The principal ‘Thirties critiques of liberal capitalism—that it ignores and multiplies the Joads of this world, and that the myth of opportunity diverts the minds and energies of middle-class Americans so that they do not recognize their real stake in the Marxist dialectic—do not yet have much traction even in the disaster-prone economy of today. So far, there are relatively few Joads in the America of 2009; let us hope that the current decline does not create too many more. An author may, if he wish, concentrate his efforts upon this most miserable segment of the population, in the belief that even one example of such misery is too many, but such critics of American society should face up to the reality that many feel (with much justification) that society has already done a great deal to ameliorate such extreme despair, and that considerations of equity aside, this is a problem which was much worse in the 1930s than it is today. There are those who think, not without reason, that any further steps to totally abolish all such misery would have to be centered upon the promotion of better mental health and the elimination of socially maladaptive behavior, rather than the creation of more economic opportunities, which would not help this portion of the population. Unfortunately for those who hope to abolish poverty, in bad times the feeling of solidarity with the rest of mankind is not necessarily strengthened, and many among the electorate are more concerned about improving the lot of those temporarily less well employed, such as themselves, than about helping those habitually unemployed. (So much for hard times producing an upsurge in the social conscience!) As for class-struggle proponents, the still-recent implosion of all the world’s Marxist societies ought render most such arguments patently absurd in the eyes of almost anyone who reads widely, pays attention to the news, and has traveled abroad. Class warfare leads—not surprisingly—to strife, and never to prosperity. Littérateurs can find ample evidence for this from perusing their own corpus, if they do not find recent history sufficient condemnation of the concept.

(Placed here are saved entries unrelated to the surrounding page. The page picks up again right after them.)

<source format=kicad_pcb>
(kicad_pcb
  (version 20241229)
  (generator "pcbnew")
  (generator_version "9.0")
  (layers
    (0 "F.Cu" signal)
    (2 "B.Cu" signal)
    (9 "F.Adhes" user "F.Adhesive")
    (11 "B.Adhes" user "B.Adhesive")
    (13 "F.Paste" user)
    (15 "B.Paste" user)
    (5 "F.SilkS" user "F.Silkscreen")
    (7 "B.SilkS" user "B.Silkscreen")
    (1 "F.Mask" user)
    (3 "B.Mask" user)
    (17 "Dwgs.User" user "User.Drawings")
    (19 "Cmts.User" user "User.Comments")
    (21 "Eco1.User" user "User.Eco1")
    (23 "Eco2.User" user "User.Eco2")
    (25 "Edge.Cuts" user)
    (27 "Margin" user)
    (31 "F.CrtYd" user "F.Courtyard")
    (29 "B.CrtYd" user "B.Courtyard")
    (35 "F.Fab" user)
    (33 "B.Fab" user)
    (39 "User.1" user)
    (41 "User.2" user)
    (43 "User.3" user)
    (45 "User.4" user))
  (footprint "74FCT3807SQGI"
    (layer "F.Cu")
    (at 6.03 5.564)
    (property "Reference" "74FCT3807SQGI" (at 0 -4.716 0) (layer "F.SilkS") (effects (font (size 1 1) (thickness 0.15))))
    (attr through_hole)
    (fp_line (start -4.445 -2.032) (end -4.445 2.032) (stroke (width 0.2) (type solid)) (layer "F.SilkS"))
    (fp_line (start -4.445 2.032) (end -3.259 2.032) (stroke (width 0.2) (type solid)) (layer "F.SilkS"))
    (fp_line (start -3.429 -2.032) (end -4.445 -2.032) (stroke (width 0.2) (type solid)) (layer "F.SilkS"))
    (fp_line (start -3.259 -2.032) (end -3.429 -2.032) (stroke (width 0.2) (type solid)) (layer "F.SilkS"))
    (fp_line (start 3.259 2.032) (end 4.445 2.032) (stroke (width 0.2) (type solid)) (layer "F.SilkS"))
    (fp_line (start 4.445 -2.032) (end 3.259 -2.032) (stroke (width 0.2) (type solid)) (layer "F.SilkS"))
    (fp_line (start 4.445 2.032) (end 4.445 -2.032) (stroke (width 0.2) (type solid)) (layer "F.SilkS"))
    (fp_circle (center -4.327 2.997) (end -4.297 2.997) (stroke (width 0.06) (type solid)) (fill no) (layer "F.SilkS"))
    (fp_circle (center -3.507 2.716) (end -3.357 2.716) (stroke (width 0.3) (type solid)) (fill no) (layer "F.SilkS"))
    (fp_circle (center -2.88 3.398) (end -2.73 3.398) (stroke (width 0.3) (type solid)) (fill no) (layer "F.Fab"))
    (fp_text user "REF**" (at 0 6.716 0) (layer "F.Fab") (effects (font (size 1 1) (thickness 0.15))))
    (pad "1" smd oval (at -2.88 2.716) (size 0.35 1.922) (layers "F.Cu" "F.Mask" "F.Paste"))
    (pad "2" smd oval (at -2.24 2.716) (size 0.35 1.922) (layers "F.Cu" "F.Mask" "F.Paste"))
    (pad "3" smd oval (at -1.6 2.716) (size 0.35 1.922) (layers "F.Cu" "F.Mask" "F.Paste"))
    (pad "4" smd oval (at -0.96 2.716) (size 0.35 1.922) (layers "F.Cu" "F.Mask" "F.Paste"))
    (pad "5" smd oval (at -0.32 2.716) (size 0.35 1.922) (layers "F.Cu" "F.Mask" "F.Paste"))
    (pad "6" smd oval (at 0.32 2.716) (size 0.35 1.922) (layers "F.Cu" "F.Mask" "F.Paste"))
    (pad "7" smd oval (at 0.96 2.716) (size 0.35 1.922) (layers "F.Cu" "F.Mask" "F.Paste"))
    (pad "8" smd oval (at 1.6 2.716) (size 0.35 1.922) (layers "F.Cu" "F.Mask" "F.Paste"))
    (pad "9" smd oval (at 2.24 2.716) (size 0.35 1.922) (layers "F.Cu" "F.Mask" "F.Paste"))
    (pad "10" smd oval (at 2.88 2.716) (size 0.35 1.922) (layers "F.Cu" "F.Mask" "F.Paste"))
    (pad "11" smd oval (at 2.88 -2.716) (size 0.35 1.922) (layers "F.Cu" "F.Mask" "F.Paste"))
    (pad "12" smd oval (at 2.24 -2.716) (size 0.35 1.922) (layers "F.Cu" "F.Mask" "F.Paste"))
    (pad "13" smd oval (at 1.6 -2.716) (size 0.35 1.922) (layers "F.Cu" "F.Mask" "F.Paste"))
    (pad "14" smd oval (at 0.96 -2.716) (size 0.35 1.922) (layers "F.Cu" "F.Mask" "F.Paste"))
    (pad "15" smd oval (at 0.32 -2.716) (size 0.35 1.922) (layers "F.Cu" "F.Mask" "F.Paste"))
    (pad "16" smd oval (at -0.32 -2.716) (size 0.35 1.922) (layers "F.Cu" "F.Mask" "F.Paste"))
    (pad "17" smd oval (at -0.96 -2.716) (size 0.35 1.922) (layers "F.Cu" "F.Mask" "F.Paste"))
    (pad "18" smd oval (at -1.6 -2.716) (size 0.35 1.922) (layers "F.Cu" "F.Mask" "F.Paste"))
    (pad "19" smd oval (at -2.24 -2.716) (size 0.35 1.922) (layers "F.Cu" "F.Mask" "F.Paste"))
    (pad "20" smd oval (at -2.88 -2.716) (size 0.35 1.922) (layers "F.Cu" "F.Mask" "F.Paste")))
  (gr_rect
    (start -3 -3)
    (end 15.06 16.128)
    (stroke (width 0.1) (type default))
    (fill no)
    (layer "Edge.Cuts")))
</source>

The present economy is throwing up many more Willie Lomans than Tom Joads (“Death of a Salesman” is of course a product of the 1940s, not the Depression), and a socially-minded author of our time could concentrate on the phenomenon of the increase in this sort of desperation. Such a misallocation of resources, especially the all-important human resource, is indeed a relevant theme for the critic of an economy which has apparently suffered from major deeds of misgovernance. But to intimate that economic decline may produce more Jay Gatsbys does violence not only to the tragedy of the clash between dream and reality that is the focus of that book, but also to the very un-metaphysical struggle the world’s middle classes are now having, trying to maintain their standard of living in the face of a vicious economic downdraft. Tough times do not produce more students of literature, and if such times produce more socialists, it is through sheer envy of others rather than through embrace of some mystic notion of distributive justice. To argue otherwise makes critics of literature seem still more fatuous and irrelevant to the bulk of practically-minded people trying to make their way in a suddenly less-friendly world.

The present economic crisis is not a crisis of belief, it is a crisis of design. The structures and mechanisms we had been depending upon to keep the economy functioning have turned out to have several deep structural flaws which caused the whole economy to seize up. Whether this seizure persists, and the crisis does become one of belief, of confidence in the future—any kind of future, depends upon how quickly these structural flaws can be spotted and fixed. This more mechanical area—who makes things work, who causes them to break, and why—is where even intellectuals aloof from the struggle for personal prosperity should be focusing their attention, rather than trying to start up the next Farm Security Administration, with more heart-rending images of the Wretched of the Earth.